Problem requirements: Identify every line in the records below that contains the word "main", and reproduce each one.

*** Opening of Supplied records ***

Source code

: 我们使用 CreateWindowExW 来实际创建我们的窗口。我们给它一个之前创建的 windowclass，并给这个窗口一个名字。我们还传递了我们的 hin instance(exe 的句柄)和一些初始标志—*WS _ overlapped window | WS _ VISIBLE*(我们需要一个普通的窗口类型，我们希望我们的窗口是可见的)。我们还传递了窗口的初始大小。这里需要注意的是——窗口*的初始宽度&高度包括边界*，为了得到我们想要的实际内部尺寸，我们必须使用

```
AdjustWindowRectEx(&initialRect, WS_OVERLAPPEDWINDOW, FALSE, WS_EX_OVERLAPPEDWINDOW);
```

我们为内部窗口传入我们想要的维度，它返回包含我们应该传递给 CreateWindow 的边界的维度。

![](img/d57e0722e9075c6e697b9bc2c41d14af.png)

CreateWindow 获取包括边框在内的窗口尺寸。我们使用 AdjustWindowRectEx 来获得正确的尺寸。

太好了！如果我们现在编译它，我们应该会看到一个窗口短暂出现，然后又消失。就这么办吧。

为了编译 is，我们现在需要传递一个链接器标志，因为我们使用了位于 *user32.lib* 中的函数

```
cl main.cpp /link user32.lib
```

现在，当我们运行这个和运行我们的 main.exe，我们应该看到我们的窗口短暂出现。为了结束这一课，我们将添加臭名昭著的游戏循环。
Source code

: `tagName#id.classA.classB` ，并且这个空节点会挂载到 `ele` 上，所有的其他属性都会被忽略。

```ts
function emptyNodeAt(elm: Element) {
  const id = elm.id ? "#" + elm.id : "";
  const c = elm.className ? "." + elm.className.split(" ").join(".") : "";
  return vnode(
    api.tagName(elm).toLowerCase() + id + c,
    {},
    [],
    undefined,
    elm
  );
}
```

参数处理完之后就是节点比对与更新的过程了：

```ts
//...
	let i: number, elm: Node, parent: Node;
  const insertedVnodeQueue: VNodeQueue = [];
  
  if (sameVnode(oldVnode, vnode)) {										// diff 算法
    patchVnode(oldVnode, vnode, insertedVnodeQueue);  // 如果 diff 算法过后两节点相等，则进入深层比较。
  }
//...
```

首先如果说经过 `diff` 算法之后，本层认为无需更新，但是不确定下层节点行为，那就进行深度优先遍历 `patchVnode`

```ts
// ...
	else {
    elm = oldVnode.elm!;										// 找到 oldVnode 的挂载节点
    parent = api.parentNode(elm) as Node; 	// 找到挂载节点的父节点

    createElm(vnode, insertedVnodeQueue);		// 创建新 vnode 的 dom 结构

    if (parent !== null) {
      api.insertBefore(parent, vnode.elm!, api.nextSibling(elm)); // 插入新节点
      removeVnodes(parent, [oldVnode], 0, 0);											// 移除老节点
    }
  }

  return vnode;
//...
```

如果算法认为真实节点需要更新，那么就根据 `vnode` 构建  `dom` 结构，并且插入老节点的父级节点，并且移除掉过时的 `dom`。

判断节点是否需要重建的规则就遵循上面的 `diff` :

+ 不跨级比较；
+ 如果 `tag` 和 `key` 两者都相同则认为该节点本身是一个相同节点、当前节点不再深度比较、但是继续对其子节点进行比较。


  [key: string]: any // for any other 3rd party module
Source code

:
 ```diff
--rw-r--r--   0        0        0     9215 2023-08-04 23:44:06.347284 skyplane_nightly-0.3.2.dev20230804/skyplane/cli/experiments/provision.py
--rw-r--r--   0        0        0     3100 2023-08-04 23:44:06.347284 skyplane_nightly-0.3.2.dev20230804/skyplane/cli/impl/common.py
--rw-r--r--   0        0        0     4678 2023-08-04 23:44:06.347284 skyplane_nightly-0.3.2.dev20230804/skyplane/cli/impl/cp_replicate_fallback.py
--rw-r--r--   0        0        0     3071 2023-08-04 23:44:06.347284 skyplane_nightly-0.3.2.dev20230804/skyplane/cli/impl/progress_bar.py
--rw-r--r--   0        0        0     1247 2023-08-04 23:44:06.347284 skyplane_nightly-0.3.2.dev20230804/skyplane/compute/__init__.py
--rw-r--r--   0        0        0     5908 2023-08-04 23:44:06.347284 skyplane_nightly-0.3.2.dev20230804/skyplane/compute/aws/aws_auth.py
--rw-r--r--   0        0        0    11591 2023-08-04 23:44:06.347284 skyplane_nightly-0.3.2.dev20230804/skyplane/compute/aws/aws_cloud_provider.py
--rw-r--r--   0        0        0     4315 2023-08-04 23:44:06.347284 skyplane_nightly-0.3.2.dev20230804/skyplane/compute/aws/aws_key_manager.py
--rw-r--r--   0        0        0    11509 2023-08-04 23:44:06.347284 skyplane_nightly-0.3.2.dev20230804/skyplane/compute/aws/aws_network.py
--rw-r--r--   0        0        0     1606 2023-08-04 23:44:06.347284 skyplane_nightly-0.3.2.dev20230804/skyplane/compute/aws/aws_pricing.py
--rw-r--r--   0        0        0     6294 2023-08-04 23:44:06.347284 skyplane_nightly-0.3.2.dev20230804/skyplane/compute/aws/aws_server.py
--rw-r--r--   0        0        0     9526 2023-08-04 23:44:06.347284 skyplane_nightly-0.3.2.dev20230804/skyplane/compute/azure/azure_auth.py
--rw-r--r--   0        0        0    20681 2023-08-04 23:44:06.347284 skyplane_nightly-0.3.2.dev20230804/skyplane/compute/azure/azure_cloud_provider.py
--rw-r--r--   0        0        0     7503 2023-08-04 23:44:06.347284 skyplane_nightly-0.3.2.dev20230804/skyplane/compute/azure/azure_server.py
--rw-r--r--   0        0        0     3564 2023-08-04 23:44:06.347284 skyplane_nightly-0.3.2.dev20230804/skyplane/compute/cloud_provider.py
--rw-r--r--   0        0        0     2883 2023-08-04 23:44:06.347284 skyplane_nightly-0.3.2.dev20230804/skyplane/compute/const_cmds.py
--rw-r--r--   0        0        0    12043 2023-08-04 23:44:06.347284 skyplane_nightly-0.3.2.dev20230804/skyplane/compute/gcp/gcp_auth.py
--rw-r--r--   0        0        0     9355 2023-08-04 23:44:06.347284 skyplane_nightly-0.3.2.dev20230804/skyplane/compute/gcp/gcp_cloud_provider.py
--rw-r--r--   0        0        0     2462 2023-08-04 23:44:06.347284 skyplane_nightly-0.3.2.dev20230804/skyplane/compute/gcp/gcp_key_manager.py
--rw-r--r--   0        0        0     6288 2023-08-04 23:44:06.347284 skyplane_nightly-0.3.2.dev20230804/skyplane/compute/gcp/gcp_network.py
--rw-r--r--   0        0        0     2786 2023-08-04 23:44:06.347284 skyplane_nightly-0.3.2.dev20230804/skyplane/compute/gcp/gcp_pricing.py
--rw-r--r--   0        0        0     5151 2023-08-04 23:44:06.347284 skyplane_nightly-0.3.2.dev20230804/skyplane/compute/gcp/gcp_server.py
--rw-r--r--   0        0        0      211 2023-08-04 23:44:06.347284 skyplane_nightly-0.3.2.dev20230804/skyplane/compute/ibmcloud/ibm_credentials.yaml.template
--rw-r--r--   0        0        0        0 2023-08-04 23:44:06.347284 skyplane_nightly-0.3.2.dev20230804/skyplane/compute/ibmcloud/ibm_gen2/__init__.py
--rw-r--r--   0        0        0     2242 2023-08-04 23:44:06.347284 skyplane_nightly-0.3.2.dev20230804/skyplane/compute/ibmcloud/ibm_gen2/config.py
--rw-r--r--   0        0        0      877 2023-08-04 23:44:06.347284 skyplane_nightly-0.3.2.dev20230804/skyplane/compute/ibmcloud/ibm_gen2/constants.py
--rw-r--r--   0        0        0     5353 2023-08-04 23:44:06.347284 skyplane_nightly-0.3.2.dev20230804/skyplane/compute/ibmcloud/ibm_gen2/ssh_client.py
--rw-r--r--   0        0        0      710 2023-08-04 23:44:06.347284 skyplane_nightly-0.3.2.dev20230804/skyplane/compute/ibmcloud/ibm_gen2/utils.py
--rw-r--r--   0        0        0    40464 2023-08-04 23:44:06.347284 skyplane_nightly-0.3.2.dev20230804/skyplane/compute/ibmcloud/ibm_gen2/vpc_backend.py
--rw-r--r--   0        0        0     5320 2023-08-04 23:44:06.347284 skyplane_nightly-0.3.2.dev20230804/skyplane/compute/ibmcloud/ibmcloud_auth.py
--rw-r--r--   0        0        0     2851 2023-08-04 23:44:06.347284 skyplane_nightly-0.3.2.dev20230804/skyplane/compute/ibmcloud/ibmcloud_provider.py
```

*** Close of Supplied records ***

Final answer:
cl main.cpp /link user32.lib
现在，当我们运行这个和运行我们的 main.exe，我们应该看到我们的窗口短暂出现。为了结束这一课，我们将添加臭名昭著的游戏循环。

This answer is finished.